= Given information =
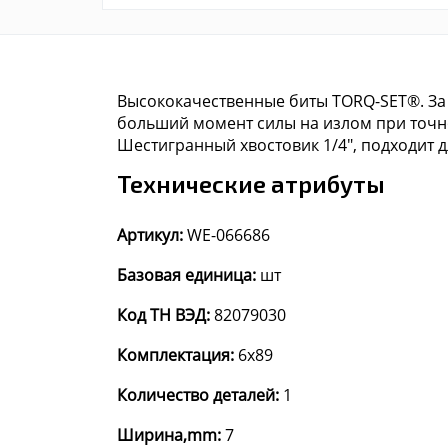
Высококачественные биты TORQ-SET®. За
больший момент силы на излом при точно
Шестигранный хвостовик 1/4", подходит дл
Технические атрибуты
Артикул:
WE-066686
Базовая единица:
шт
Код ТН ВЭД:
82079030
Комплектация:
6x89
Количество деталей:
1
Ширина,mm:
7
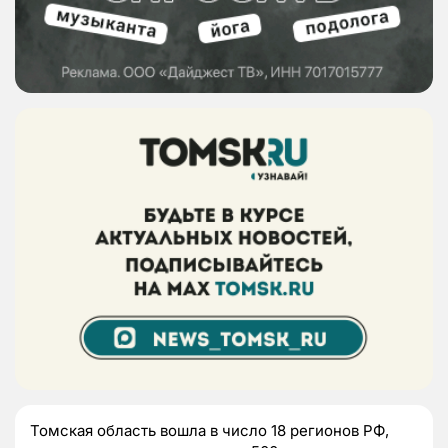
Томская область вошла в число 18 регионов РФ,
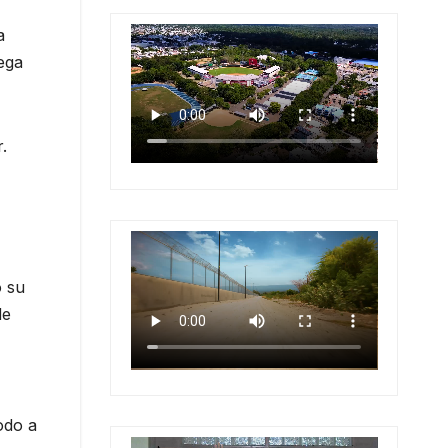
a
ega
.
o su
de
odo a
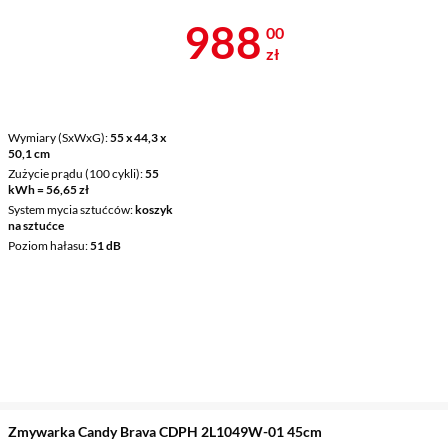
Cena 988 zł
988
00
zł
Wymiary (SxWxG)
55 x 44,3 x
50,1 cm
Zużycie prądu (100 cykli)
55
kWh = 56,65 zł
System mycia sztućców
koszyk
na sztućce
Poziom hałasu
51 dB
Zmywarka Candy Brava CDPH 2L1049W-01 45cm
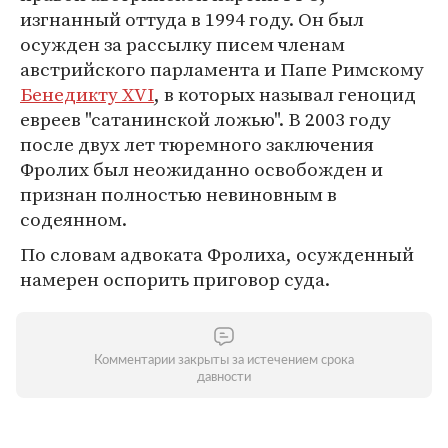
изгнанный оттуда в 1994 году. Он был
осужден за рассылку писем членам
австрийского парламента и Папе Римскому
Бенедикту XVI
, в которых называл геноцид
евреев "сатанинской ложью". В 2003 году
после двух лет тюремного заключения
Фролих был неожиданно освобожден и
признан полностью невиновным в
содеянном.
По словам адвоката Фролиха, осужденный
намерен оспорить приговор суда.
Комментарии закрыты за истечением срока
давности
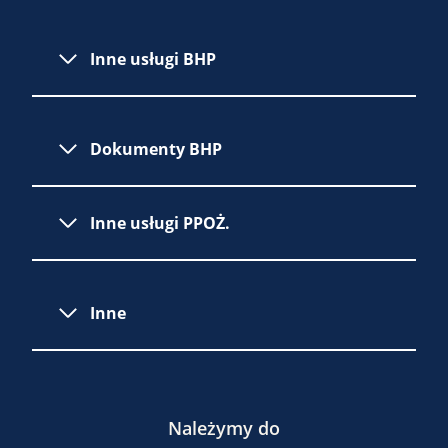
Inne usługi BHP
Dokumenty BHP
Inne usługi PPOŻ.
Inne
Należymy do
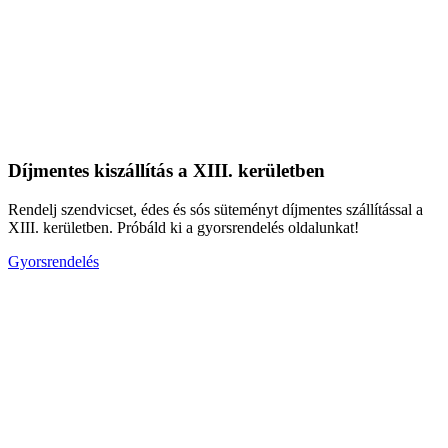
Díjmentes kiszállítás a XIII. kerületben
Rendelj szendvicset, édes és sós süteményt díjmentes szállítással a
XIII. kerületben. Próbáld ki a gyorsrendelés oldalunkat!
Gyorsrendelés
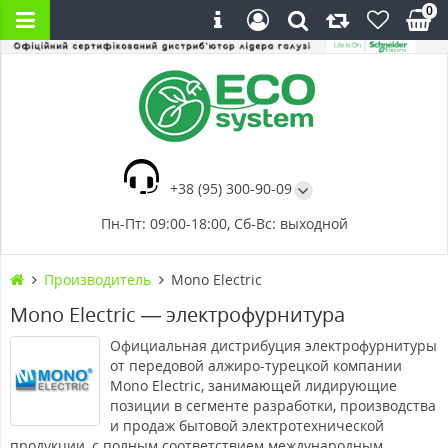
0
+38 (95) 300-90-09
Пн-Пт: 09:00-18:00, Сб-Вс: выходной
Производитель
Mono Electric
Mono Electric — электрофурнитура
Официальная дистрибуция электрофурнитуры
от передовой алжиро-турецкой компании
Mono Electric, занимающей лидирующие
позиции в сегменте разработки, производства
и продаж бытовой электротехнической
продукции, с полным соответствием международным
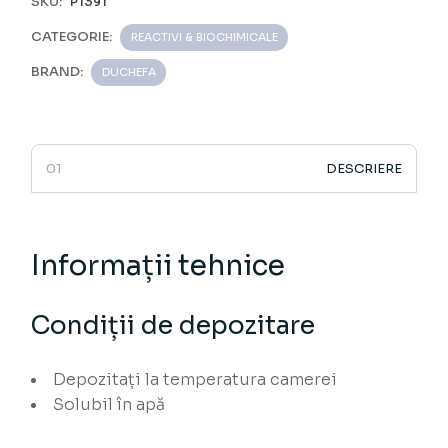
SKU:
P1391
CATEGORIE:
REACTIVI & BIOCHIMICALE
BRAND:
DUCHEFA
DESCRIERE
Informații tehnice
Condiții de depozitare
Depozitați la temperatura camerei
Solubil în apă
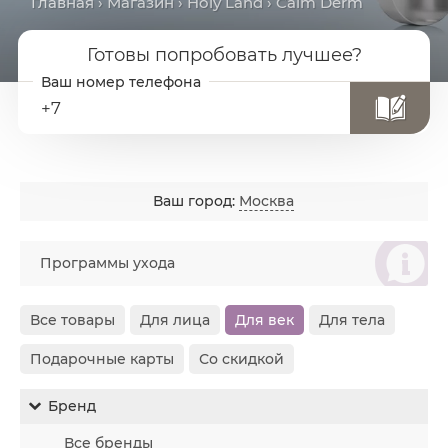
Главная
›
Магазин
›
Holy Land
› Calm Derm
Готовы попробовать лучшее?
+7
Ваш город:
Москва
စ
Программы ухода
Все товары
Для лица
Для век
Для тела
Подарочные карты
Со скидкой
Бренд
Все бренды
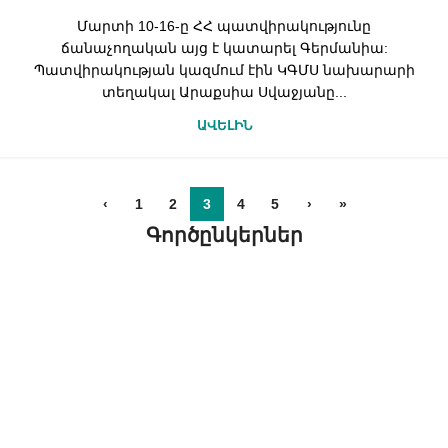
Մարտի 10-16-ը ՀՀ պատվիրակությունը
ճանաչողական այց է կատարել Գերմանիա:
Պատվիրակության կազմում էին ԿԳՄՍ նախարարի
տեղակալ Արաքսիա Սվաջյանը...
ԱՎԵԼԻՆ
‹
1
2
3
4
5
›
»
Գործընկերներ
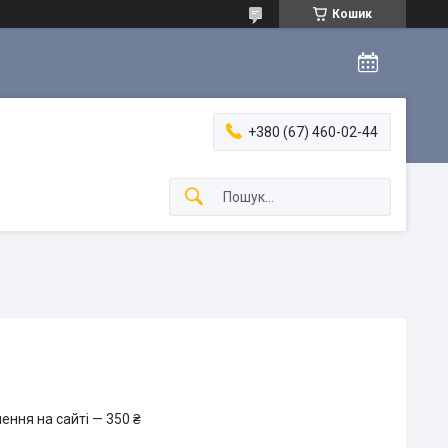
Кошик
+380 (67) 460-02-44
ення на сайті — 350 ₴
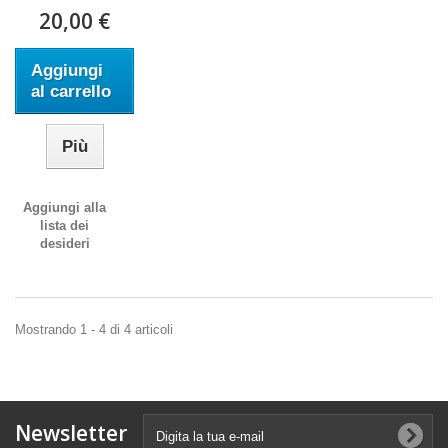
20,00 €
Aggiungi
al carrello
Più
Aggiungi alla
lista dei
desideri
Mostrando 1 - 4 di 4 articoli
Newsletter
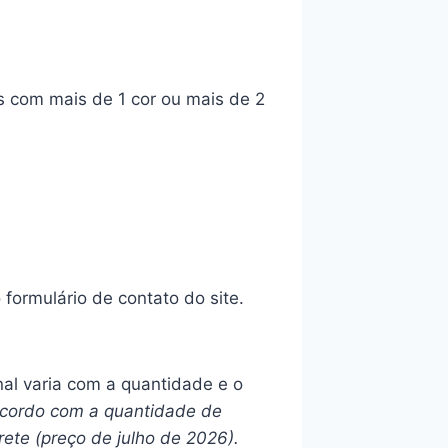
s com mais de 1 cor ou mais de 2
ormulário de contato do site.
inal varia com a quantidade e o
 acordo com a quantidade de
rete (preço de julho de 2026).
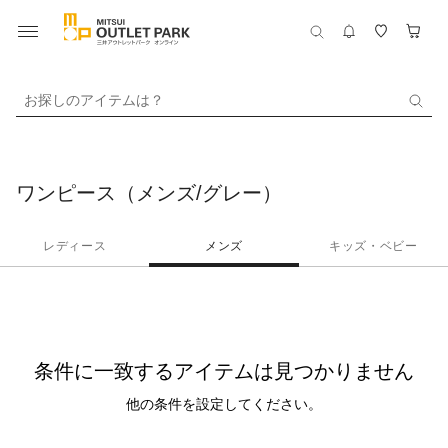
お探しのアイテムは？
ワンピース（メンズ/グレー）
レディース
メンズ
キッズ・ベビー
条件に一致するアイテムは見つかりません
他の条件を設定してください。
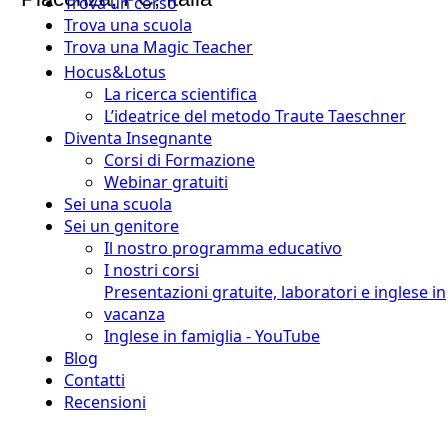
Trova un corso
Trova una scuola
Trova una Magic Teacher
Hocus&Lotus
La ricerca scientifica
L’ideatrice del metodo Traute Taeschner
Diventa Insegnante
Corsi di Formazione
Webinar gratuiti
Sei una scuola
Sei un genitore
Il nostro programma educativo
I nostri corsi
Presentazioni gratuite, laboratori e inglese in
vacanza
Inglese in famiglia - YouTube
Blog
Contatti
Recensioni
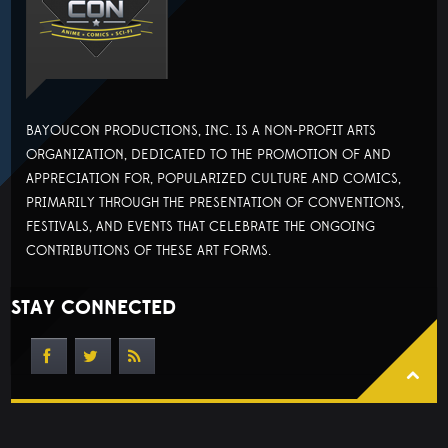
BAYOUCON PRODUCTIONS, INC. IS A NON-PROFIT ARTS
ORGANIZATION, DEDICATED TO THE PROMOTION OF AND
APPRECIATION FOR, POPULARIZED CULTURE AND COMICS,
PRIMARILY THROUGH THE PRESENTATION OF CONVENTIONS,
FESTIVALS, AND EVENTS THAT CELEBRATE THE ONGOING
CONTRIBUTIONS OF THESE ART FORMS.
STAY CONNECTED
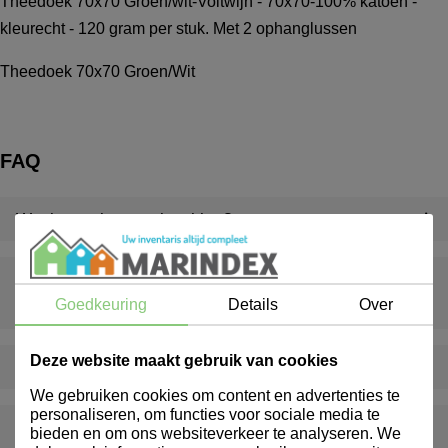
Theedoek 70x70 Groen/wit-Voltwijn - 70x70-100% katoen -
kleurecht - 120 gram per stuk. Met 2 ophanglussen
Theedoek 70x70 Groen/Wit
FAQ
Wat is een inventarispakket?
Wat gebeurt er als er iets ontbreekt of beschadigd is bij
Goedkeuring
Details
Over
levering?
Deze website maakt gebruik van cookies
Levert Marindex ook buiten Nederland?
We gebruiken cookies om content en advertenties te
personaliseren, om functies voor sociale media te
Bieden jullie ook advies op maat aan?
bieden en om ons websiteverkeer te analyseren. We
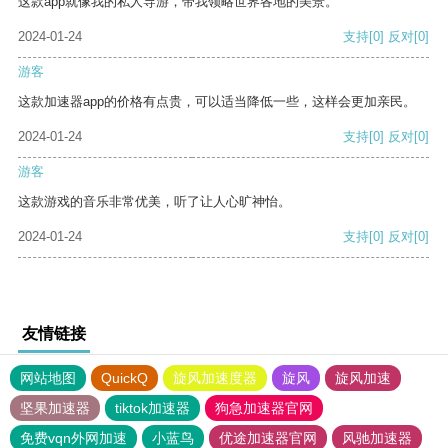
这款app就像我的私人导游，带我领略世界各地的美景。
2024-01-24
支持
[0]
反对
[0]
游客
这款加速器app的价格有点贵，可以适当降低一些，这样会更加亲民。
2024-01-24
支持
[0]
反对
[0]
游客
这款游戏的音乐非常优美，听了让人心旷神怡。
2024-01-24
支持
[0]
反对
[0]
友情链接
网站地图
QuickQ
旋风加速度器
旋风
旋风加速
坚果加速器
tiktok加速器
狗急加速器官网
免费vqn外网加速
小蓝鸟
优途加速器官网
风驰加速器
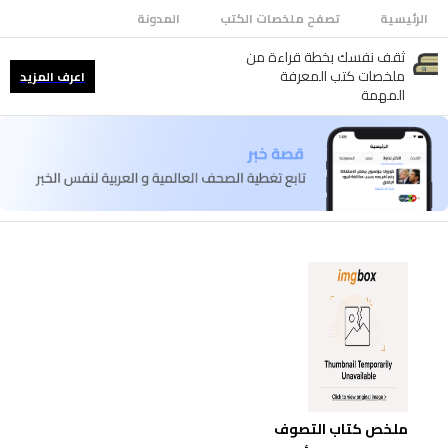
الرئيسية
تصفح ملخصات الكتب
المدونة
ثقف نفسك بخطة قراءة من
ملخصات كتب المعرفة
اعرف المزيد
المهمة
ملخص كتاب التصوف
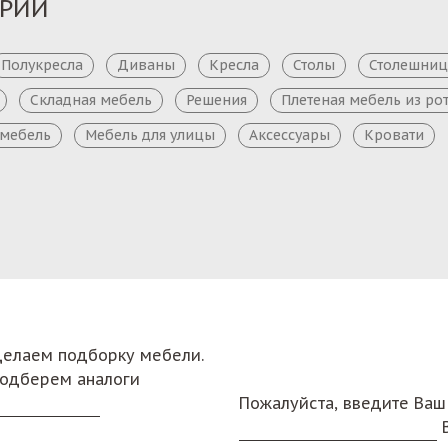
ОРИИ
Полукресла
Диваны
Кресла
Столы
Столешни
Складная мебель
Решения
Плетеная мебель из ро
 мебель
Мебель для улицы
Аксессуары
Кровати
сделаем подборку мебели.
подберем аналоги
Пожалуйста, введите Ваш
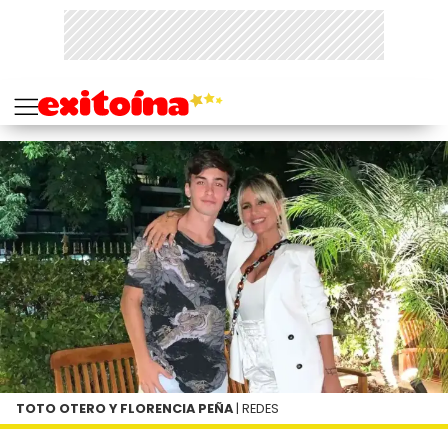
TOTO OTERO Y FLORENCIA PEÑA
| REDES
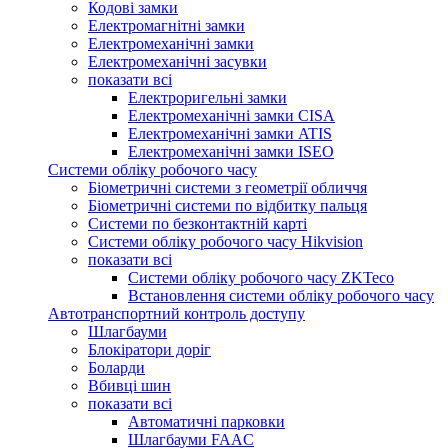
Кодові замки
Електромагнітні замки
Електромеханічні замки
Електромеханічні засувки
показати всі
Електроригельні замки
Електромеханічні замки CISA
Електромеханічні замки ATIS
Електромеханічні замки ISEO
Системи обліку робочого часу
Біометричні системи з геометрії обличчя
Біометричні системи по відбитку пальця
Системи по безконтактній карті
Системи обліку робочого часу Hikvision
показати всі
Системи обліку робочого часу ZKTeco
Встановлення системи обліку робочого часу
Автотранспортний контроль доступу
Шлагбауми
Блокіратори доріг
Боларди
Вбивці шин
показати всі
Автоматичні парковки
Шлагбауми FAAC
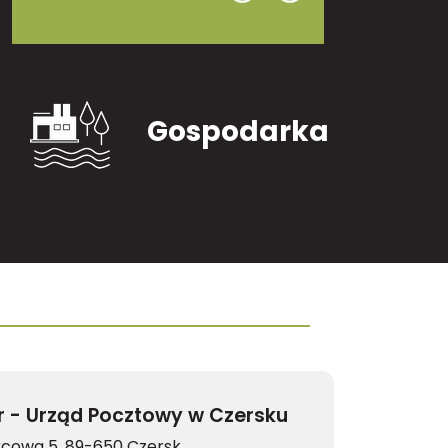
Gospodarka
Kantor - Urząd Pocztowy w Czersku
rcowa 5, 89-650 Czersk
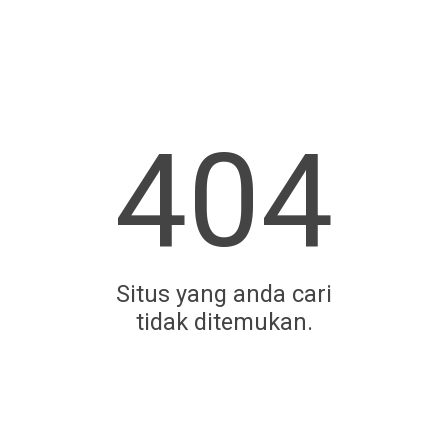
404
Situs yang anda cari
tidak ditemukan.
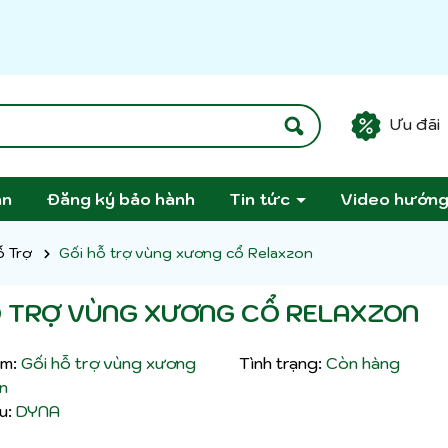
Ưu đãi
án
Đăng ký bảo hành
Tin tức
Video hướn
ỗ Trợ
Gối hỗ trợ vùng xương cổ Relaxzon
Ỗ TRỢ VÙNG XƯƠNG CỔ RELAXZON
m:
Gối hỗ trợ vùng xương
Tình trạng:
Còn hàng
n
u:
DYNA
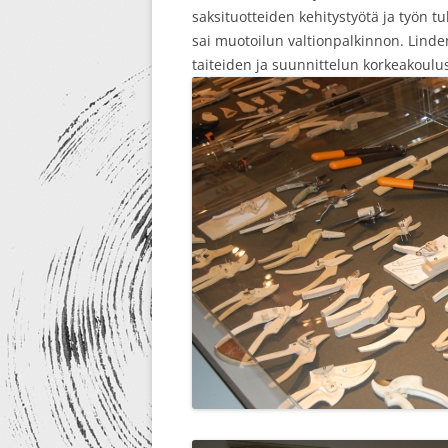
saksituotteiden kehitystyötä ja työn t
sai muotoilun valtionpalkinnon. Linden
taiteiden ja suunnittelun korkeakoulu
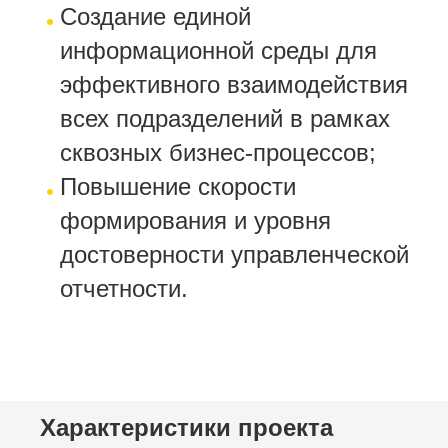
Создание единой
информационной среды для
эффективного взаимодействия
всех подразделений в рамках
сквозных бизнес-процессов;
Повышение скорости
формирования и уровня
достоверности управленческой
отчетности.
Характеристики проекта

= Work to be completed =
Can you transcribe the records word for word, starting at the line containing "Cena 988 zł" and ending at the line containing "Należymy do", with both of those lines included? Leave the pictures out of your answer.

= Solved exercise =
Cena 988 zł
988
00
zł
Wymiary (SxWxG)
55 x 44,3 x
50,1 cm
Zużycie prądu (100 cykli)
55
kWh = 56,65 zł
System mycia sztućców
koszyk
na sztućce
Poziom hałasu
51 dB
Zmywarka Candy Brava CDPH 2L1049W-01 45cm
изгнанный оттуда в 1994 году. Он был
осужден за рассылку писем членам
австрийского парламента и Папе Римскому
Бенедикту XVI
, в которых называл геноцид
евреев "сатанинской ложью". В 2003 году
после двух лет тюремного заключения
Фролих был неожиданно освобожден и
признан полностью невиновным в
содеянном.
По словам адвоката Фролиха, осужденный
намерен оспорить приговор суда.
Комментарии закрыты за истечением срока
давности
Inne usługi BHP
Dokumenty BHP
Inne usługi PPOŻ.
Inne
Należymy do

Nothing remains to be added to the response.